Manufacturers can reduce waste and impact through design choices. Product design can influence durability, repairability, material efficiency, recyclability, packaging, spare parts, and end-of-life options.

For existing products, the first step may be a focused review of high-volume or high-impact products. For new products, sustainability criteria can be added earlier in design and supplier selection.

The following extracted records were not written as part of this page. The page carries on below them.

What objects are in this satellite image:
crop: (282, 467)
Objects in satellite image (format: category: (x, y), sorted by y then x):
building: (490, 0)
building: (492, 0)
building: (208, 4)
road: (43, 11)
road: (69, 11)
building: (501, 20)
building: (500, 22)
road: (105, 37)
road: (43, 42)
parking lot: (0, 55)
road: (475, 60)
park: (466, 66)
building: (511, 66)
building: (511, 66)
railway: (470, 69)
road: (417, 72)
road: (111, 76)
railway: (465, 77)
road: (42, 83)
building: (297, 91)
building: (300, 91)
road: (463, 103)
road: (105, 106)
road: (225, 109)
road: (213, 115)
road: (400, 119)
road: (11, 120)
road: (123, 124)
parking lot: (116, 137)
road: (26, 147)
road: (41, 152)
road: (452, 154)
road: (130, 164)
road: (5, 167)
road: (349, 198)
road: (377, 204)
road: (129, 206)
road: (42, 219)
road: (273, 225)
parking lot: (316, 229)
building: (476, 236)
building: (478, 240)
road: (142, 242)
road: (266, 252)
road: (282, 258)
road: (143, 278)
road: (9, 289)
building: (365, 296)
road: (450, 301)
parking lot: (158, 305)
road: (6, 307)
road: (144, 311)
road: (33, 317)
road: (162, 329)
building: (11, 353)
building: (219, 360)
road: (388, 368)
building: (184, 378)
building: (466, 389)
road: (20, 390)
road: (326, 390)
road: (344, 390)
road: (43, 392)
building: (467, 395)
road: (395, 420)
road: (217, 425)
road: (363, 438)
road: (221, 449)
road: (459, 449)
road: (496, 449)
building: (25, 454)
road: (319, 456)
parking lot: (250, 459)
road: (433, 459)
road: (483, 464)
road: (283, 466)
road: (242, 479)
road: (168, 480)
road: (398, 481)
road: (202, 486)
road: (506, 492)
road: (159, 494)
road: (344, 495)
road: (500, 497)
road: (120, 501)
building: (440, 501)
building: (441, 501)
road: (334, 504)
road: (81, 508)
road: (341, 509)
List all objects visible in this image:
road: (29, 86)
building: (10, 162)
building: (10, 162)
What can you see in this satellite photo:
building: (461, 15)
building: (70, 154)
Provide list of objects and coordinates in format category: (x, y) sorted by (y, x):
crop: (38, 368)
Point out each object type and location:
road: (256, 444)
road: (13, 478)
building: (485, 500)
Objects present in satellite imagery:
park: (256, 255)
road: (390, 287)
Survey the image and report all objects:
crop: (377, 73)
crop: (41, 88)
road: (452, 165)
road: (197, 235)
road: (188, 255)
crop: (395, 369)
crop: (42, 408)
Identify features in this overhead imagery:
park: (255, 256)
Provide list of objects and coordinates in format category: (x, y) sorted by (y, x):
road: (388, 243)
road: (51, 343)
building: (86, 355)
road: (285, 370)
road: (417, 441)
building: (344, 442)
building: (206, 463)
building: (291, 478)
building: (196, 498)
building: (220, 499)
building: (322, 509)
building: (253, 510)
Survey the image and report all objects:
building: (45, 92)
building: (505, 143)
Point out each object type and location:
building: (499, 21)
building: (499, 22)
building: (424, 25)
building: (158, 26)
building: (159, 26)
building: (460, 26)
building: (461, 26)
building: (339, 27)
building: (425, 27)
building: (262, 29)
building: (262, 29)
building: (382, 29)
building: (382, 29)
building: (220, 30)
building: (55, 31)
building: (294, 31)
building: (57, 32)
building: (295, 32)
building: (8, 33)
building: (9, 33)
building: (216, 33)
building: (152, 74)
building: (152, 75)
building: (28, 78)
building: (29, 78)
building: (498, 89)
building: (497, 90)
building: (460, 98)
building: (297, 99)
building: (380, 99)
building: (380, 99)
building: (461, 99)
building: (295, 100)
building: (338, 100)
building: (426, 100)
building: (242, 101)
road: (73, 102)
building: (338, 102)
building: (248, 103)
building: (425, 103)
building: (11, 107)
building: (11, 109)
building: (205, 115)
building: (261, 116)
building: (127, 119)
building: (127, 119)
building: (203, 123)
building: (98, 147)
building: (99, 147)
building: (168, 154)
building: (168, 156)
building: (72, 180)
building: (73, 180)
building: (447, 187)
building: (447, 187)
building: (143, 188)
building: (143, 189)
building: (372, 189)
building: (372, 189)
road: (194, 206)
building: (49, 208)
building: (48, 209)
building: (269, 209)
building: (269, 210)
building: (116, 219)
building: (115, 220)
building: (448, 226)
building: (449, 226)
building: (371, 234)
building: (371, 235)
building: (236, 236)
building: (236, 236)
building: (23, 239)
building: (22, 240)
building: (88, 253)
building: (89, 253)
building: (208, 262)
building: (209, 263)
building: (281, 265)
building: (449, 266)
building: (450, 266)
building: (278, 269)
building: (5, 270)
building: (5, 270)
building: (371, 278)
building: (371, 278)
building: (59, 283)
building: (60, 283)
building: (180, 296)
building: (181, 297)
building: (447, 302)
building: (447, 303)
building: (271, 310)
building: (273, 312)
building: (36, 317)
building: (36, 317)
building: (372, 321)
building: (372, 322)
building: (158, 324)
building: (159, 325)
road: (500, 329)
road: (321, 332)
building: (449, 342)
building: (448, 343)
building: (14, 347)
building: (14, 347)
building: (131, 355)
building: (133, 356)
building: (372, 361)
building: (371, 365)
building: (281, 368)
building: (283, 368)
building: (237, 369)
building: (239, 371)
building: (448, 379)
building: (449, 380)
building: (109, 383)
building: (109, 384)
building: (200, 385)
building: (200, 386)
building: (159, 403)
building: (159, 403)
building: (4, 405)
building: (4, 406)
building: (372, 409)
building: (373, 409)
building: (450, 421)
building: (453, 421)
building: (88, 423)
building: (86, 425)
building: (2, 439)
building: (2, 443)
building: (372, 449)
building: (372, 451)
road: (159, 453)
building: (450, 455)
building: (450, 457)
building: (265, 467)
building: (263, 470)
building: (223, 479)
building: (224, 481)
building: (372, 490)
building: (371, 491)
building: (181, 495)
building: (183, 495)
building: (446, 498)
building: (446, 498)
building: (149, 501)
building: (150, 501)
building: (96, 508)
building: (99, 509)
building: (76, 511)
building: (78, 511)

Organize evidence for customers and reporting

Manufacturers are often asked to provide evidence, not just intent. Customer requests may ask for emissions data, waste practices, responsible sourcing, policies, certifications, energy use, supplier information, or product-level details.

Useful evidence includes:

  • Energy, fuel, waste, water, and production records
  • Supplier documentation and material specifications
  • Waste vendor reports and recycling evidence
  • Policies, training records, and management procedures
  • Methodology notes for emissions or sustainability claims
  • Improvement plans with owners and timelines

Keslio's reporting and communications support can help turn this evidence into clear customer-ready sustainability content.

Common mistakes to avoid

  • Starting with public claims before the waste or emissions baseline is known
  • Treating recycling as the whole waste strategy
  • Ignoring scrap, rework, and yield loss as sustainability opportunities
  • Collecting supplier data without a clear use case
  • Separating sustainability from quality, maintenance, and operations
  • Using estimates without documenting assumptions
  • Failing to connect manufacturing actions to customer requirements

How Keslio can help

Keslio helps manufacturers build practical sustainability systems around data, evidence, and customer requirements. Support can include:

  • Reviewing sustainability and emissions data needs
  • Building waste, energy, and material evidence checklists
  • Calculating Scope 1, Scope 2, and relevant Scope 3 emissions
  • Supporting supplier and customer sustainability requests
  • Prioritizing actions inside a sustainability strategy
  • Preparing clear reporting, website, or tender language

Bottom line

Manufacturing sustainability improves when it is linked to operational performance. Measure the material and energy flows, identify where waste and rework happen, engage suppliers, document evidence, and communicate progress carefully. That creates a stronger base for cost reduction, customer responses, emissions work, and long-term sustainability strategy.